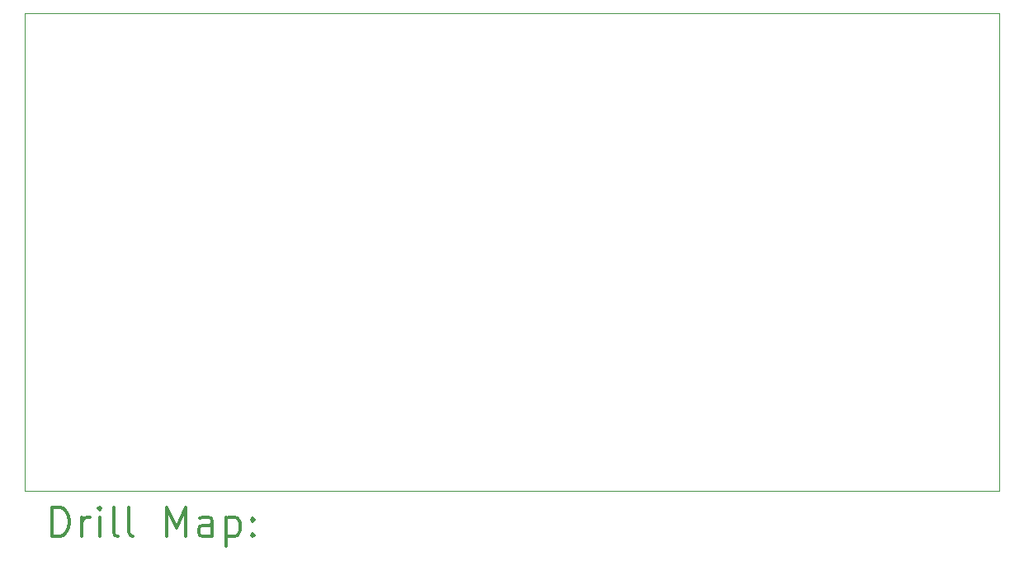
<source format=gbr>
%FSLAX45Y45*%
G04 Gerber Fmt 4.5, Leading zero omitted, Abs format (unit mm)*
G04 Created by KiCad (PCBNEW 5.1.10) date 2021-07-04 18:40:05*
%MOMM*%
%LPD*%
G01*
G04 APERTURE LIST*
%TA.AperFunction,Profile*%
%ADD10C,0.050000*%
%TD*%
%ADD11C,0.200000*%
%ADD12C,0.300000*%
G04 APERTURE END LIST*
D10*
X3500000Y-3100000D02*
X13500000Y-3100000D01*
X3500000Y-8000000D02*
X3500000Y-3100000D01*
X13500000Y-8000000D02*
X3500000Y-8000000D01*
X13500000Y-3100000D02*
X13500000Y-8000000D01*
D11*
D12*
X3783928Y-8468214D02*
X3783928Y-8168214D01*
X3855357Y-8168214D01*
X3898214Y-8182500D01*
X3926786Y-8211071D01*
X3941071Y-8239643D01*
X3955357Y-8296786D01*
X3955357Y-8339643D01*
X3941071Y-8396786D01*
X3926786Y-8425357D01*
X3898214Y-8453929D01*
X3855357Y-8468214D01*
X3783928Y-8468214D01*
X4083928Y-8468214D02*
X4083928Y-8268214D01*
X4083928Y-8325357D02*
X4098214Y-8296786D01*
X4112500Y-8282500D01*
X4141071Y-8268214D01*
X4169643Y-8268214D01*
X4269643Y-8468214D02*
X4269643Y-8268214D01*
X4269643Y-8168214D02*
X4255357Y-8182500D01*
X4269643Y-8196786D01*
X4283928Y-8182500D01*
X4269643Y-8168214D01*
X4269643Y-8196786D01*
X4455357Y-8468214D02*
X4426786Y-8453929D01*
X4412500Y-8425357D01*
X4412500Y-8168214D01*
X4612500Y-8468214D02*
X4583928Y-8453929D01*
X4569643Y-8425357D01*
X4569643Y-8168214D01*
X4955357Y-8468214D02*
X4955357Y-8168214D01*
X5055357Y-8382500D01*
X5155357Y-8168214D01*
X5155357Y-8468214D01*
X5426786Y-8468214D02*
X5426786Y-8311071D01*
X5412500Y-8282500D01*
X5383928Y-8268214D01*
X5326786Y-8268214D01*
X5298214Y-8282500D01*
X5426786Y-8453929D02*
X5398214Y-8468214D01*
X5326786Y-8468214D01*
X5298214Y-8453929D01*
X5283928Y-8425357D01*
X5283928Y-8396786D01*
X5298214Y-8368214D01*
X5326786Y-8353929D01*
X5398214Y-8353929D01*
X5426786Y-8339643D01*
X5569643Y-8268214D02*
X5569643Y-8568214D01*
X5569643Y-8282500D02*
X5598214Y-8268214D01*
X5655357Y-8268214D01*
X5683928Y-8282500D01*
X5698214Y-8296786D01*
X5712500Y-8325357D01*
X5712500Y-8411072D01*
X5698214Y-8439643D01*
X5683928Y-8453929D01*
X5655357Y-8468214D01*
X5598214Y-8468214D01*
X5569643Y-8453929D01*
X5841071Y-8439643D02*
X5855357Y-8453929D01*
X5841071Y-8468214D01*
X5826786Y-8453929D01*
X5841071Y-8439643D01*
X5841071Y-8468214D01*
X5841071Y-8282500D02*
X5855357Y-8296786D01*
X5841071Y-8311071D01*
X5826786Y-8296786D01*
X5841071Y-8282500D01*
X5841071Y-8311071D01*
M02*

</source>
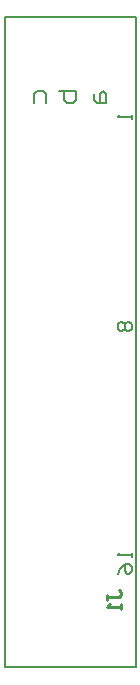
<source format=gbo>
G04 Layer_Color=32896*
%FSLAX23Y23*%
%MOIN*%
G70*
G01*
G75*
%ADD20C,0.010*%
%ADD22C,0.008*%
%ADD29C,0.006*%
D20*
X788Y120D02*
Y136D01*
Y128D01*
X827D01*
X835Y136D01*
Y144D01*
X827Y152D01*
X835Y105D02*
Y89D01*
Y97D01*
X788D01*
X796Y105D01*
D22*
X450Y-106D02*
X884D01*
X446Y2062D02*
X884D01*
Y-106D02*
Y2062D01*
X446Y-106D02*
Y2062D01*
D29*
X870Y277D02*
Y261D01*
Y269D01*
X823D01*
X831Y277D01*
X823Y206D02*
X831Y222D01*
X846Y238D01*
X862D01*
X870Y230D01*
Y214D01*
X862Y206D01*
X854D01*
X846Y214D01*
Y238D01*
X831Y1047D02*
X823Y1039D01*
Y1023D01*
X831Y1015D01*
X839D01*
X846Y1023D01*
X854Y1015D01*
X862D01*
X870Y1023D01*
Y1039D01*
X862Y1047D01*
X854D01*
X846Y1039D01*
X839Y1047D01*
X831D01*
X846Y1039D02*
Y1023D01*
X545Y1775D02*
Y1804D01*
X555Y1814D01*
X575D01*
X585Y1804D01*
Y1775D01*
X626Y1814D02*
X685D01*
Y1784D01*
X675Y1775D01*
X665D01*
X655D01*
X645Y1784D01*
Y1814D01*
X745Y1804D02*
Y1784D01*
X755Y1775D01*
X785D01*
Y1804D01*
X775Y1814D01*
X765Y1804D01*
Y1775D01*
X870Y1737D02*
Y1721D01*
Y1729D01*
X823D01*
X831Y1737D01*
M02*

</source>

■ Assigned task
Print each line above exactly as it appears, excluding all images.

■ Expected answer
<source format=gbr>
%FSLAX45Y45*%
G04 Gerber Fmt 4.5, Leading zero omitted, Abs format (unit mm)*
G04 Created by KiCad (PCBNEW 5.1.10) date 2021-07-04 18:40:05*
%MOMM*%
%LPD*%
G01*
G04 APERTURE LIST*
%TA.AperFunction,Profile*%
%ADD10C,0.050000*%
%TD*%
%ADD11C,0.200000*%
%ADD12C,0.300000*%
G04 APERTURE END LIST*
D10*
X3500000Y-3100000D02*
X13500000Y-3100000D01*
X3500000Y-8000000D02*
X3500000Y-3100000D01*
X13500000Y-8000000D02*
X3500000Y-8000000D01*
X13500000Y-3100000D02*
X13500000Y-8000000D01*
D11*
D12*
X3783928Y-8468214D02*
X3783928Y-8168214D01*
X3855357Y-8168214D01*
X3898214Y-8182500D01*
X3926786Y-8211071D01*
X3941071Y-8239643D01*
X3955357Y-8296786D01*
X3955357Y-8339643D01*
X3941071Y-8396786D01*
X3926786Y-8425357D01*
X3898214Y-8453929D01*
X3855357Y-8468214D01*
X3783928Y-8468214D01*
X4083928Y-8468214D02*
X4083928Y-8268214D01*
X4083928Y-8325357D02*
X4098214Y-8296786D01*
X4112500Y-8282500D01*
X4141071Y-8268214D01*
X4169643Y-8268214D01*
X4269643Y-8468214D02*
X4269643Y-8268214D01*
X4269643Y-8168214D02*
X4255357Y-8182500D01*
X4269643Y-8196786D01*
X4283928Y-8182500D01*
X4269643Y-8168214D01*
X4269643Y-8196786D01*
X4455357Y-8468214D02*
X4426786Y-8453929D01*
X4412500Y-8425357D01*
X4412500Y-8168214D01*
X4612500Y-8468214D02*
X4583928Y-8453929D01*
X4569643Y-8425357D01*
X4569643Y-8168214D01*
X4955357Y-8468214D02*
X4955357Y-8168214D01*
X5055357Y-8382500D01*
X5155357Y-8168214D01*
X5155357Y-8468214D01*
X5426786Y-8468214D02*
X5426786Y-8311071D01*
X5412500Y-8282500D01*
X5383928Y-8268214D01*
X5326786Y-8268214D01*
X5298214Y-8282500D01*
X5426786Y-8453929D02*
X5398214Y-8468214D01*
X5326786Y-8468214D01*
X5298214Y-8453929D01*
X5283928Y-8425357D01*
X5283928Y-8396786D01*
X5298214Y-8368214D01*
X5326786Y-8353929D01*
X5398214Y-8353929D01*
X5426786Y-8339643D01*
X5569643Y-8268214D02*
X5569643Y-8568214D01*
X5569643Y-8282500D02*
X5598214Y-8268214D01*
X5655357Y-8268214D01*
X5683928Y-8282500D01*
X5698214Y-8296786D01*
X5712500Y-8325357D01*
X5712500Y-8411072D01*
X5698214Y-8439643D01*
X5683928Y-8453929D01*
X5655357Y-8468214D01*
X5598214Y-8468214D01*
X5569643Y-8453929D01*
X5841071Y-8439643D02*
X5855357Y-8453929D01*
X5841071Y-8468214D01*
X5826786Y-8453929D01*
X5841071Y-8439643D01*
X5841071Y-8468214D01*
X5841071Y-8282500D02*
X5855357Y-8296786D01*
X5841071Y-8311071D01*
X5826786Y-8296786D01*
X5841071Y-8282500D01*
X5841071Y-8311071D01*
M02*

</source>
<source format=gbo>
G04 Layer_Color=32896*
%FSLAX23Y23*%
%MOIN*%
G70*
G01*
G75*
%ADD20C,0.010*%
%ADD22C,0.008*%
%ADD29C,0.006*%
D20*
X788Y120D02*
Y136D01*
Y128D01*
X827D01*
X835Y136D01*
Y144D01*
X827Y152D01*
X835Y105D02*
Y89D01*
Y97D01*
X788D01*
X796Y105D01*
D22*
X450Y-106D02*
X884D01*
X446Y2062D02*
X884D01*
Y-106D02*
Y2062D01*
X446Y-106D02*
Y2062D01*
D29*
X870Y277D02*
Y261D01*
Y269D01*
X823D01*
X831Y277D01*
X823Y206D02*
X831Y222D01*
X846Y238D01*
X862D01*
X870Y230D01*
Y214D01*
X862Y206D01*
X854D01*
X846Y214D01*
Y238D01*
X831Y1047D02*
X823Y1039D01*
Y1023D01*
X831Y1015D01*
X839D01*
X846Y1023D01*
X854Y1015D01*
X862D01*
X870Y1023D01*
Y1039D01*
X862Y1047D01*
X854D01*
X846Y1039D01*
X839Y1047D01*
X831D01*
X846Y1039D02*
Y1023D01*
X545Y1775D02*
Y1804D01*
X555Y1814D01*
X575D01*
X585Y1804D01*
Y1775D01*
X626Y1814D02*
X685D01*
Y1784D01*
X675Y1775D01*
X665D01*
X655D01*
X645Y1784D01*
Y1814D01*
X745Y1804D02*
Y1784D01*
X755Y1775D01*
X785D01*
Y1804D01*
X775Y1814D01*
X765Y1804D01*
Y1775D01*
X870Y1737D02*
Y1721D01*
Y1729D01*
X823D01*
X831Y1737D01*
M02*

</source>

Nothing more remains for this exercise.